The Board also approved the Agenda of the Ordinary and Extra Ordinary General Assembly Meeting of the Bank's shareholders, including the call for the Ordinary and Extra Ordinary General Assembly of the Shareholders for a meeting on March 14, 2022, and in the event the quorum is not met, a second meeting will be held on March 23, 2022.
Sheikh Fahad also stated that Doha Bank's net interest income significantly grew by 11.4 percent compared to the previous year to reach QR2.6bn. Net operating income stood at QR3.1bn, registering a growth of 5.8 percent compared to the previous year. Total assets amounted to QR101.1bn as at December 31, 2021. Net loans and advances reached QR62.7bn by the end of December last year. The Bank's investment portfolio reached QR25.1bn, while Customer deposits stood at QR50.4bn as at December 31, 2021.
The Chairman also declared that the total shareholder's equity by the end of 2021 reached to QR14.3bn, while earnings per share stood at QR0.16, with the return on average shareholders' equity at 5.2 percent and the return on average assets at 0.69 percent.

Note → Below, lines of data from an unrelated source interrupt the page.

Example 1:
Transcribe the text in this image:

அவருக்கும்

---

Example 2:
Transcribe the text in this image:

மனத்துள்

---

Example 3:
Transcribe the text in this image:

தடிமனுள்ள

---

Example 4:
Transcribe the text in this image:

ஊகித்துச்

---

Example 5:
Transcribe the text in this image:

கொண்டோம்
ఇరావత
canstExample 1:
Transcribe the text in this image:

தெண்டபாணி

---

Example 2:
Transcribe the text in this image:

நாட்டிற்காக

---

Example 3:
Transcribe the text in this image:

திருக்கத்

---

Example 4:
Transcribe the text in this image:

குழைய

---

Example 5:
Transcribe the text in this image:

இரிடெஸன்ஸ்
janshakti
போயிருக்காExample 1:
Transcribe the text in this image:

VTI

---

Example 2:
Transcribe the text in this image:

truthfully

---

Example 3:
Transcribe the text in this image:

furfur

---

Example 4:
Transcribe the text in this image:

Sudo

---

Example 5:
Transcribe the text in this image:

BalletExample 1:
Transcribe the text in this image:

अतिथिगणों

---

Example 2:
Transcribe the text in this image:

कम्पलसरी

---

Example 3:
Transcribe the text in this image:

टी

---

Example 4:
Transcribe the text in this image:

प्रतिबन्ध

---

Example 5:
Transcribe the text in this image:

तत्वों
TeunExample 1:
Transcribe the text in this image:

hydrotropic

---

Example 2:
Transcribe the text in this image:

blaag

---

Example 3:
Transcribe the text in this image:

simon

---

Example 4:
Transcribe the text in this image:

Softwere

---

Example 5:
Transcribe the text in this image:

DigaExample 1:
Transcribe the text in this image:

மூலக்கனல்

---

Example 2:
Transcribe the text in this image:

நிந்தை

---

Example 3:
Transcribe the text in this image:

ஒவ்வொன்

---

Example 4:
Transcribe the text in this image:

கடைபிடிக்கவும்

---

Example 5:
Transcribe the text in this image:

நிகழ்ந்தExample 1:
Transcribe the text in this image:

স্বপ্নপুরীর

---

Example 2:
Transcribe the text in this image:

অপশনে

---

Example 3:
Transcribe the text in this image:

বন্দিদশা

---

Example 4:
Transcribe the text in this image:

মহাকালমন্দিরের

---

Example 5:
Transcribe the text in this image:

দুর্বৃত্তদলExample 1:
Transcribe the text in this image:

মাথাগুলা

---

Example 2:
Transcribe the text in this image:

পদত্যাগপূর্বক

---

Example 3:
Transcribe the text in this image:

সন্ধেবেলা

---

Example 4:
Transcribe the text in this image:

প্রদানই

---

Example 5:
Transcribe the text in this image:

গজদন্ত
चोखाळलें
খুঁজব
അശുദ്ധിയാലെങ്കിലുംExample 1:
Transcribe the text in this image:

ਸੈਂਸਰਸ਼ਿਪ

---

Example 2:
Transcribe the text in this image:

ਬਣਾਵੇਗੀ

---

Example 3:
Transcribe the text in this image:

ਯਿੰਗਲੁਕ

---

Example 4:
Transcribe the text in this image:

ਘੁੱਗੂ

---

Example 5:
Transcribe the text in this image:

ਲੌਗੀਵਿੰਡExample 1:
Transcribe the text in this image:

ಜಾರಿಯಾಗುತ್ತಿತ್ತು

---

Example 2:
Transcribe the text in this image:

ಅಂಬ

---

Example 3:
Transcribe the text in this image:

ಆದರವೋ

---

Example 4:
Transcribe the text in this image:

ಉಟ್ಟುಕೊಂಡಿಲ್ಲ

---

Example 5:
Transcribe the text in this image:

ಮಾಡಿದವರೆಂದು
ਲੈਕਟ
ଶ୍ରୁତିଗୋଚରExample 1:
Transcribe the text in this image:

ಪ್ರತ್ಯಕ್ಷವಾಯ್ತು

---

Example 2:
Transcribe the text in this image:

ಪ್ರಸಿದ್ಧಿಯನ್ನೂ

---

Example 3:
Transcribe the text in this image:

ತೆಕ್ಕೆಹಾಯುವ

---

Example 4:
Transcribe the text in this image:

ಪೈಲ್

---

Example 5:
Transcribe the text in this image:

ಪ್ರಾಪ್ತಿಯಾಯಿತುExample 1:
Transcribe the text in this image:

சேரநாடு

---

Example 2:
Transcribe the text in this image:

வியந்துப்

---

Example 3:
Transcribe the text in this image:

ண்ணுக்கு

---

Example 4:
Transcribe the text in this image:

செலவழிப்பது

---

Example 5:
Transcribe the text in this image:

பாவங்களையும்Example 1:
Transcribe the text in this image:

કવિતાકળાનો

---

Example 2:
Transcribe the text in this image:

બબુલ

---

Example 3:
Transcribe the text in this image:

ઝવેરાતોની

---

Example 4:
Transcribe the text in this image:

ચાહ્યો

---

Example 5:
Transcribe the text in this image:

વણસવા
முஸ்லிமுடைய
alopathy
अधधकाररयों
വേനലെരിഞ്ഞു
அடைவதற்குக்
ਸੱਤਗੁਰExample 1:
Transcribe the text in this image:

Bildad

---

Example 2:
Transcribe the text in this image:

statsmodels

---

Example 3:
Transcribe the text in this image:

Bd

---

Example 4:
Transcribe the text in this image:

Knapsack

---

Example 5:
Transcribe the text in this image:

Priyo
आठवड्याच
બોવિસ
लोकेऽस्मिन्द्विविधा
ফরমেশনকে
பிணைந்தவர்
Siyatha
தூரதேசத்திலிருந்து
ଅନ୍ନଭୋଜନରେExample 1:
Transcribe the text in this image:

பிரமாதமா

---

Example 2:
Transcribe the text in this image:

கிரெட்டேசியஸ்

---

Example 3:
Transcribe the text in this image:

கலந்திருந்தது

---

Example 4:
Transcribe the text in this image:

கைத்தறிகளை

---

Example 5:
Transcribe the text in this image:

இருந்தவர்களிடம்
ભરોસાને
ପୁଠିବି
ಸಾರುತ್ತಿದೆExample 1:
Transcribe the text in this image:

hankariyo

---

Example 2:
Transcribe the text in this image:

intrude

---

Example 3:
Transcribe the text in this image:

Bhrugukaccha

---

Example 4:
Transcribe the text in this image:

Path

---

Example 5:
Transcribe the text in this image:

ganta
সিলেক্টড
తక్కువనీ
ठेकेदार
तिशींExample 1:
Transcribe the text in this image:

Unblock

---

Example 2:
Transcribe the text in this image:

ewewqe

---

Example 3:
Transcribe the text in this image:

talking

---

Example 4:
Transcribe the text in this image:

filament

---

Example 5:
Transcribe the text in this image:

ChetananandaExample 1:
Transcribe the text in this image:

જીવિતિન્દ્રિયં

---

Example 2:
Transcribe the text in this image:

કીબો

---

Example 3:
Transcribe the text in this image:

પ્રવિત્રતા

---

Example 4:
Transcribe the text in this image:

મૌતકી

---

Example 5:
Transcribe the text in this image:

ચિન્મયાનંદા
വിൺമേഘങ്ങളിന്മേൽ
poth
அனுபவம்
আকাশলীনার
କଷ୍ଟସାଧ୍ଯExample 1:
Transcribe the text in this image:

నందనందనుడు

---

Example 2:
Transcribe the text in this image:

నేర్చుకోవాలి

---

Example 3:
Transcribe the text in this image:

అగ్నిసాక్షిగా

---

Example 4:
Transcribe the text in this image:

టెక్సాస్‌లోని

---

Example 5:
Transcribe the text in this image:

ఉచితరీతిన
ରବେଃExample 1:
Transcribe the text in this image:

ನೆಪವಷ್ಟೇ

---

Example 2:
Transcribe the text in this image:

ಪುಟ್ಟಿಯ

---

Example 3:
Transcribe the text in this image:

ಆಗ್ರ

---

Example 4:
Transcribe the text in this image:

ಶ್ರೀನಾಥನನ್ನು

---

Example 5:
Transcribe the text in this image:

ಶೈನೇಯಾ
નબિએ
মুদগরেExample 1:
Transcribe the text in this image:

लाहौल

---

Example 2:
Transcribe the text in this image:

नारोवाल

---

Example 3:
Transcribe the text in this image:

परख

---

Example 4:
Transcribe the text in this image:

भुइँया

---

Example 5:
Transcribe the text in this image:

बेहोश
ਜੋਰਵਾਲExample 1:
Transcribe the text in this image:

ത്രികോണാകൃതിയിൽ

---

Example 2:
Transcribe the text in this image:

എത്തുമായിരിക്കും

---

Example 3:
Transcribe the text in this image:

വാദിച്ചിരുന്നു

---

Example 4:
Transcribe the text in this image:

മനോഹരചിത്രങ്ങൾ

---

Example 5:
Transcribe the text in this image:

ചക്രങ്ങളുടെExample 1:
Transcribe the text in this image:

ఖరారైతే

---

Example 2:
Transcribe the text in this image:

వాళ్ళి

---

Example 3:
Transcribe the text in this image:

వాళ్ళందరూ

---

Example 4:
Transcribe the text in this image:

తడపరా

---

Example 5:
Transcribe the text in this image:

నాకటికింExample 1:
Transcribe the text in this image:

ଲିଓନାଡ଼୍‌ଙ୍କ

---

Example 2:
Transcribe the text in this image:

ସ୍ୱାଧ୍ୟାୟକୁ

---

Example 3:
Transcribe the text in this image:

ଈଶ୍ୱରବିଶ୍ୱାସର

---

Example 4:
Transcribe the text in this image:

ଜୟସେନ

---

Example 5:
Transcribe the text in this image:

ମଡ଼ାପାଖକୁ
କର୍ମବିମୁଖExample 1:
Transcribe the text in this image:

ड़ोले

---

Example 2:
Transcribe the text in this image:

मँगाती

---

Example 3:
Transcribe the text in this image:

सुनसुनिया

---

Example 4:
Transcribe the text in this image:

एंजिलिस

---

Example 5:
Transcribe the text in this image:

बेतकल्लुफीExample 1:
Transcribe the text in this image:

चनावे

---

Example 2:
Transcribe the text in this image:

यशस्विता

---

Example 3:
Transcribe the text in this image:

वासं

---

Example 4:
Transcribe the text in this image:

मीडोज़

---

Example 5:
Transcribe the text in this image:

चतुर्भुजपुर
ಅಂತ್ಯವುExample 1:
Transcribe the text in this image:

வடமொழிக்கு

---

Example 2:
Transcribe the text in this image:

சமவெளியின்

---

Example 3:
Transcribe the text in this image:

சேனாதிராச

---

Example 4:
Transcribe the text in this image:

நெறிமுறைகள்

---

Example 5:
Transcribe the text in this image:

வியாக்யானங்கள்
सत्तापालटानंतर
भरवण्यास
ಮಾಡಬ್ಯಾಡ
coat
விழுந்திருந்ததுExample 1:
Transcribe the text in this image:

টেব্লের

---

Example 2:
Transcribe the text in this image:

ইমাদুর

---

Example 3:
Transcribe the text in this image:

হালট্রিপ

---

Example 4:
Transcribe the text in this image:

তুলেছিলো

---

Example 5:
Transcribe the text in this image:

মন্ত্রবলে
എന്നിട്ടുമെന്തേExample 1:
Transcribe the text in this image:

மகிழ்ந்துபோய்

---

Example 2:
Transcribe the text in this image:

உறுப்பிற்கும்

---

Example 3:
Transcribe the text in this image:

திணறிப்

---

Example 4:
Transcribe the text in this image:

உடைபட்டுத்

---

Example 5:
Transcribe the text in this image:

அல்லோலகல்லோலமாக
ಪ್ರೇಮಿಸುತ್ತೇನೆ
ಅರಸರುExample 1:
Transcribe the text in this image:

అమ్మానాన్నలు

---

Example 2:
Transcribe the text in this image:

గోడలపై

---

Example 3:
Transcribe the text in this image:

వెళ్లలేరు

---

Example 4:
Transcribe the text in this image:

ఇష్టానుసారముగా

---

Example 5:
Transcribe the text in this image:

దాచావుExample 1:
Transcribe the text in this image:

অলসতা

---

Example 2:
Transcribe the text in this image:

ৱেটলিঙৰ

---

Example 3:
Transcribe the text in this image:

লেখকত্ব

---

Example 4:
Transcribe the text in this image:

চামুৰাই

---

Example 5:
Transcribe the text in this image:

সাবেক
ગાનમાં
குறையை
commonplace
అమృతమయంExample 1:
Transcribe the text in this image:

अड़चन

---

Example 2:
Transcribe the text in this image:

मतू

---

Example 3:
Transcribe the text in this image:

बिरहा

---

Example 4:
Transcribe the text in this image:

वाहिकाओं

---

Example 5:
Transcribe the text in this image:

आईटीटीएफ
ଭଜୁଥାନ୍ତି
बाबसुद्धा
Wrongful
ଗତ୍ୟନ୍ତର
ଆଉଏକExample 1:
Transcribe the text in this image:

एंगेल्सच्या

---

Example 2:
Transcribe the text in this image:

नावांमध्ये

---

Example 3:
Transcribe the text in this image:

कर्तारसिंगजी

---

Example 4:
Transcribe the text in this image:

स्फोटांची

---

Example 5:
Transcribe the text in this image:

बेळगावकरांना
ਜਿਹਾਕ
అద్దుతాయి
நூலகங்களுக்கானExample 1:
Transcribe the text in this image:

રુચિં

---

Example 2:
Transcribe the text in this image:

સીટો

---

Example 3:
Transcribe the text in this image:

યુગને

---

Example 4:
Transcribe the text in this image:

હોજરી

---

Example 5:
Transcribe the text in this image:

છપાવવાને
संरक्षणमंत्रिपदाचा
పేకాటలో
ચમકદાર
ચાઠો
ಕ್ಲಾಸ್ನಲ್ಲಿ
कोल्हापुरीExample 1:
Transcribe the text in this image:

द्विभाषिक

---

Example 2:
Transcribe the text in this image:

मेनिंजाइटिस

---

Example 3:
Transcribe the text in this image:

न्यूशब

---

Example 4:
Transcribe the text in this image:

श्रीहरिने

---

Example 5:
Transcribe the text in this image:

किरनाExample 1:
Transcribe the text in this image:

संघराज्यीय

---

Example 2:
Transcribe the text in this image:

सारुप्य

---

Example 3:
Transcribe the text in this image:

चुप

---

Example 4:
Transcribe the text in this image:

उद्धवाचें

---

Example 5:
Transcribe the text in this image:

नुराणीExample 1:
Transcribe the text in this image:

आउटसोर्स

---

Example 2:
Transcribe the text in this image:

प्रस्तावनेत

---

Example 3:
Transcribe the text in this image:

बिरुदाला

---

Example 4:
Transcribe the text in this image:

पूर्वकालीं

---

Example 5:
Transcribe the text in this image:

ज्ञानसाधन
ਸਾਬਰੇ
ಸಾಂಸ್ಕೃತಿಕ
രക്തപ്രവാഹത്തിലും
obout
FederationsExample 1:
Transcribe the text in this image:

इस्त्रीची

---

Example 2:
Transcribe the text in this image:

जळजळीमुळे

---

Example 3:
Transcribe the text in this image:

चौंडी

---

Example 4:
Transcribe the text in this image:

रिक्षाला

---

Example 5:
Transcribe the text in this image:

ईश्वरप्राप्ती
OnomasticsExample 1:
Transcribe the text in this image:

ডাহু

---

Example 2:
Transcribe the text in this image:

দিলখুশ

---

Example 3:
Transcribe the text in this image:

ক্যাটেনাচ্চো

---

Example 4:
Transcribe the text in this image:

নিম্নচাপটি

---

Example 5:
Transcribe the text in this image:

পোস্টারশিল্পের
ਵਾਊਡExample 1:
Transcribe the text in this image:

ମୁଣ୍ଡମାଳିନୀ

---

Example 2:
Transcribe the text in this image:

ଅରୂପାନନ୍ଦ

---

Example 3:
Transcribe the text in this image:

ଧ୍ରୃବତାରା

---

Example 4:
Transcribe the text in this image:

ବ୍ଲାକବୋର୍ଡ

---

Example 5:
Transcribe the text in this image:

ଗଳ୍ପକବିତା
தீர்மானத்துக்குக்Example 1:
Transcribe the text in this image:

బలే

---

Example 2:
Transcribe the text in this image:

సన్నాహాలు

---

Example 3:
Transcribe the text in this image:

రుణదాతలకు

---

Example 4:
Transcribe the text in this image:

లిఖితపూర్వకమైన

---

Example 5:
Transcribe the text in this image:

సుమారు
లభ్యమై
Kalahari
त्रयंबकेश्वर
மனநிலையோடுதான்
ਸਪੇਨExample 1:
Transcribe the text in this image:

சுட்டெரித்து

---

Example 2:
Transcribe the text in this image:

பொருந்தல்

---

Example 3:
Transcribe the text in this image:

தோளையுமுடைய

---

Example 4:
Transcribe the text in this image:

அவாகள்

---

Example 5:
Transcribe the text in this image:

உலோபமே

Sheikh Fahad added that the audited financial statements, declared net profit, distribute cash dividends to shareholders for QR0.075 per share for an equivalent of 7.5 percent of the paid up capital are all subject to the approval of the concerned regulatory authorities and the General Assembly of the Shareholders. He added that the Board of Directors and the Executive Management will work together to achieve the objectives that are outlined in the Bank's strategy for the coming five years.